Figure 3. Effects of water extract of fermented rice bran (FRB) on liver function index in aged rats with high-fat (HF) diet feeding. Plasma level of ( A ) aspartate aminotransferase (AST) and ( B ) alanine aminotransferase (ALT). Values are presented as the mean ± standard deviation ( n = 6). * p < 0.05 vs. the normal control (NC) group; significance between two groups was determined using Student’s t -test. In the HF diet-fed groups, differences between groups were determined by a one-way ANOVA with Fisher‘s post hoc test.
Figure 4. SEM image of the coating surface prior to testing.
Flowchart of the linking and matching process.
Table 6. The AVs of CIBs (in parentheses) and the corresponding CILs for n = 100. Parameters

==

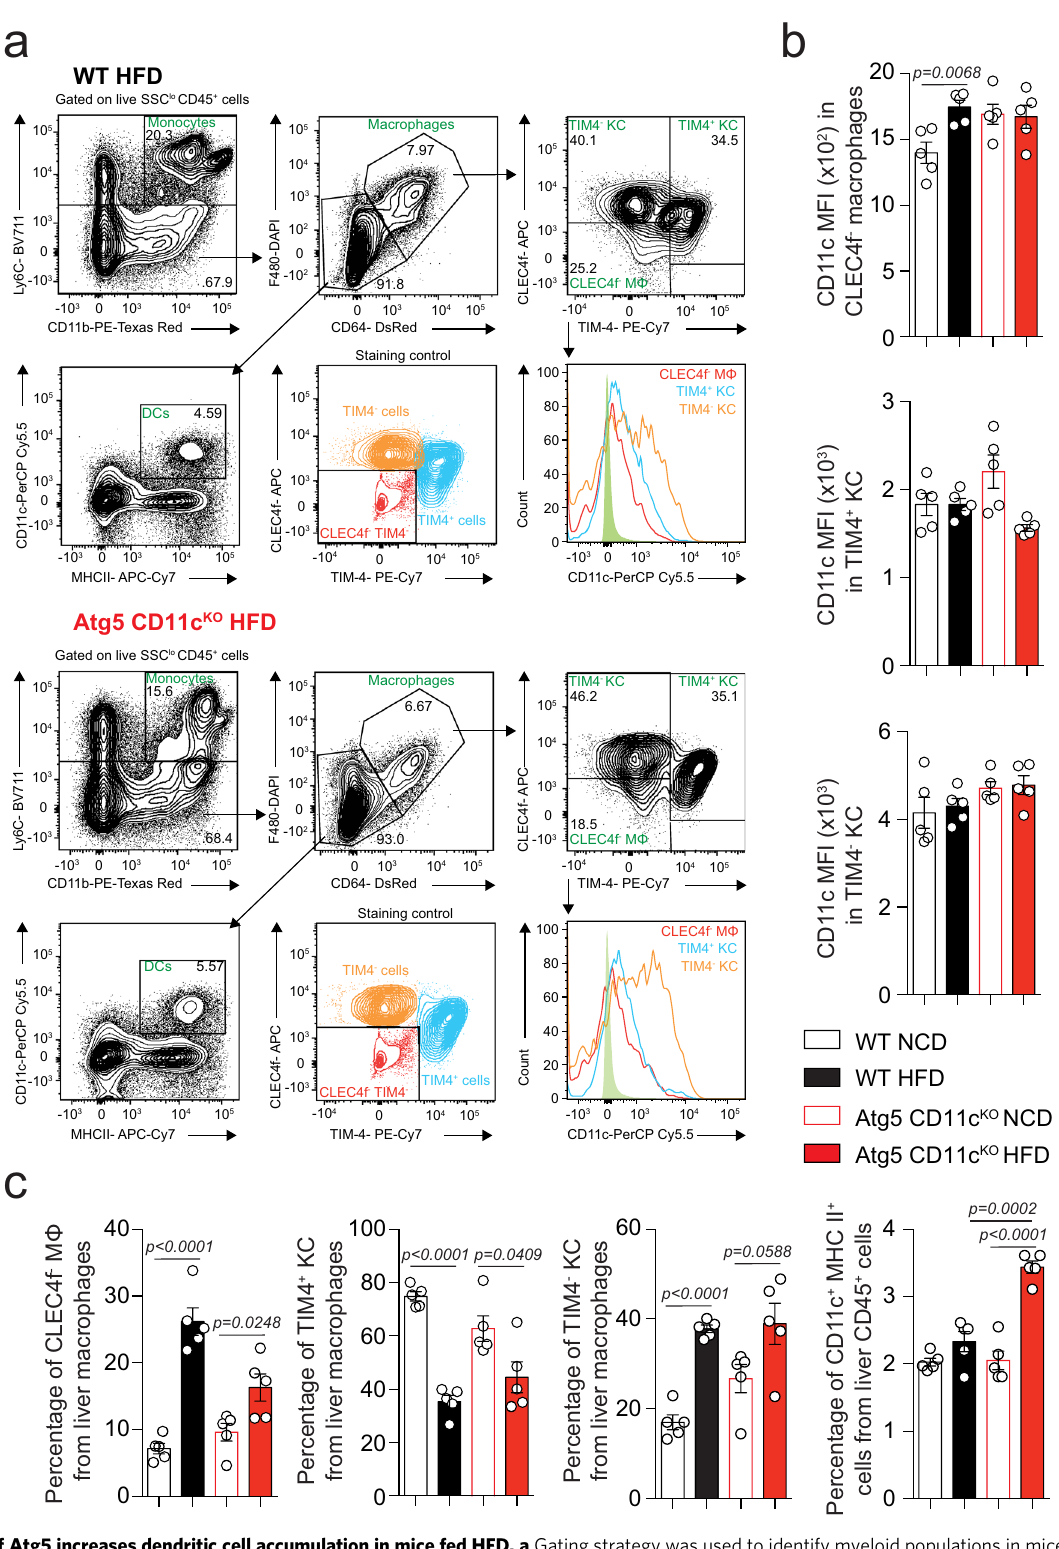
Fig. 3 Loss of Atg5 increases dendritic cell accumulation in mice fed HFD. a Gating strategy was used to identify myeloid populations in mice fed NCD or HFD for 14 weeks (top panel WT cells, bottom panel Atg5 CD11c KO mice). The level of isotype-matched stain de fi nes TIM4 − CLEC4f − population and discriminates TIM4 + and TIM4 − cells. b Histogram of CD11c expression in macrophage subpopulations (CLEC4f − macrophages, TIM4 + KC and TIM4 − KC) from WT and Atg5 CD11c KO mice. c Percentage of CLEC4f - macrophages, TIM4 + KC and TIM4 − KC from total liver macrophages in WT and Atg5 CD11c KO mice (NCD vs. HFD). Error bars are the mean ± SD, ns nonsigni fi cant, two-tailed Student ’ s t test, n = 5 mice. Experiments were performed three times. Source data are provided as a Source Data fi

**Instructions to follow**
Among the records above, extract exactly the lines from the line with "Flowchart of the" to the line with "Table 6. The", both lines included, and leave out the rest.

**Output for this task**
Flowchart of the linking and matching process.
Table 6. The AVs of CIBs (in parentheses) and the corresponding CILs for n = 100. Parameters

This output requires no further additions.